At the recent Cloud Foundry Summit, Microsoft announced they have joined the Cloud Foundry Foundation as a Gold member. In addition to joining the foundation, Microsoft is also extending its support for the open source cloud platform by including back-end integration with Azure Database (PostgreSQL and MySQL) and cloud broker support for SQL Database, Service Bus, and Cosmos DB. Microsoft is also including Cloud Foundry command line interface (CLI) tooling in the Cloud Shell for easy Cloud Foundry management.
Cloud Foundry is an open source platform that provides a layer of abstraction between private and public cloud offerings and applications that run-on top of that infrastructure. Using Cloud Foundry, customers can reduce vendor/cloud lock-in and build on top of a common runtime and middleware services.
Microsoft continues to make investments in open source technology having recently joined the Linux Foundation. Corey Sanders, director of compute at Microsoft, describes some of the reasons why Microsoft has decided to join the Cloud Foundry Foundation:
We have built new open-source technologies and have made numerous community contributions. Making Azure an open, flexible, and portable platform takes a lot of friends. The partnership with the Cloud Foundry Foundation extends our commitment to deeply collaborate and innovate in the open community. We remain committed to create a diverse and open technology ecosystem, to offer you the freedom to deploy the application solution you want on the cloud platform you prefer.
A benefit for existing Microsoft customers who are interested in leveraging Cloud Foundry, but may already be using some of Microsoft’s Platform as a Service (PaaS) technologies is the addition of Cloud Foundry integration for Azure services. Some of this integration includes Azure Service Bus for publish/subscribe messaging, as an alternative to RabbitMQ and Azure SQL Database, or Cosmos DB, as an alternative to MySQL or PostgreSQL. These additional Microsoft PaaS offerings are now enabled in Cloud Foundry because of investments in Meta Azure Service Broker.

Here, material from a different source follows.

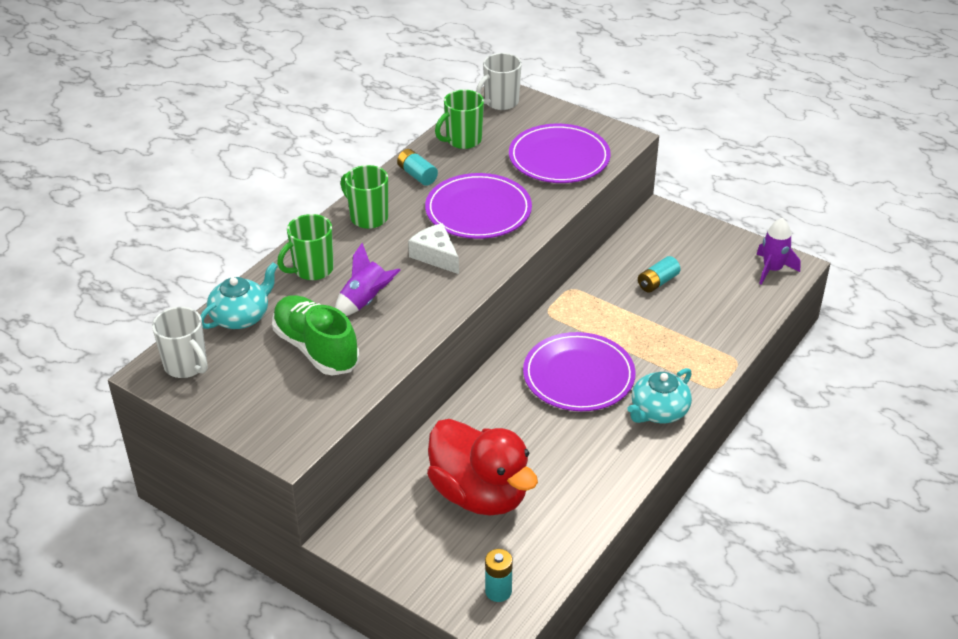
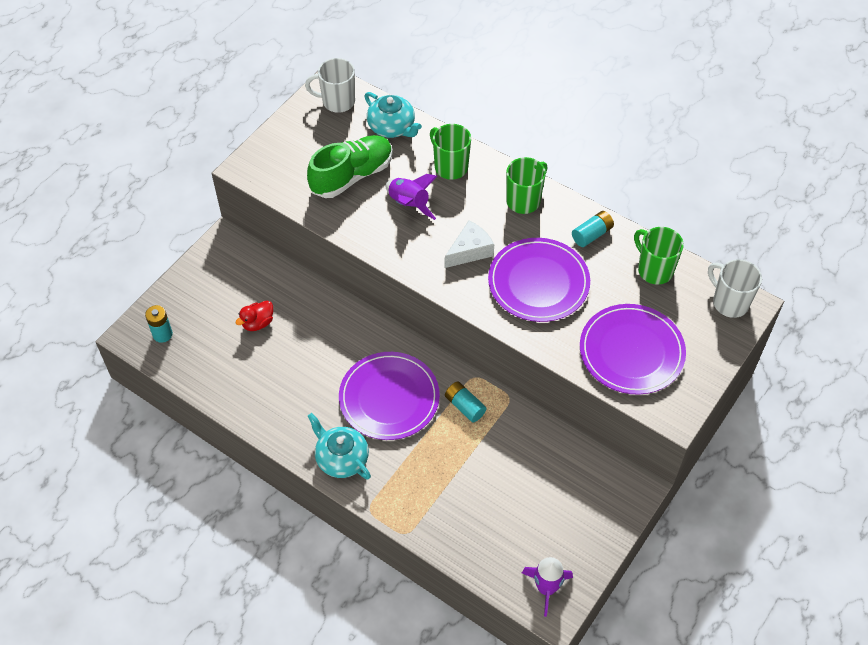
camera: 90 degrees right, 15 degrees up
white mug [152,307,208,378] -> white mug turned 45 degrees clockwise [305,58,355,113]
red duck [427,419,538,516] -> red duck [235,301,273,331], size x0.40
turquoise battery [638,256,680,293] -> turquoise battery moved to [445,381,487,422]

Integrating cloud native platforms with application platforms like Cloud Foundry and Kubernetes is very important to Microsoft in order for customers to participate in multi-cloud and multi-platform architectures. As a result, Microsoft has been working closely with the Open Service Borker API ecosystem. Sanders explains why Microsoft has decided to join the Open Service Broker working group:
The Azure team has been deeply involved in enabling the Open Service Broker API ecosystem in Kubernetes and making it easier for developers to use Azure services through the Service Catalog as part of an effort that started with Deis. This broker strives to enable a standard interface for connecting cloud native platforms with application platforms like Cloud Foundry and Kubernetes. Working with this group, I hope we can accelerate the efforts to standardize the interface for connecting cloud native platforms.
Other integration with the Cloud Foundry platform that Microsoft is providing includes:
- Visual Studio Team Services (VSTS) plugin provides rich support for teams building continuous integration/continuous delivery pipelines for Cloud Foundry including the ability to deploy a Cloud Foundry environment from a VSTS build agent.
- Microsoft Operations Management Suite (OMS) Log Analytics, which allows customers to collect system and application metrics from their Cloud Foundry Application and publish this telemetry to OMS.
While some may wonder what is in it for Microsoft to be part of this foundation, Sanders cites that:
Many of the largest enterprises have chosen Cloud Foundry to help solve complex business challenges and have looked to Azure as the leading enterprise cloud. Some Microsoft customers currently running Cloud Foundry on Azure include Ford, Manulife and Merrill. We want Azure to be the best place for deploying portable and open Cloud Foundry applications without any lock-in.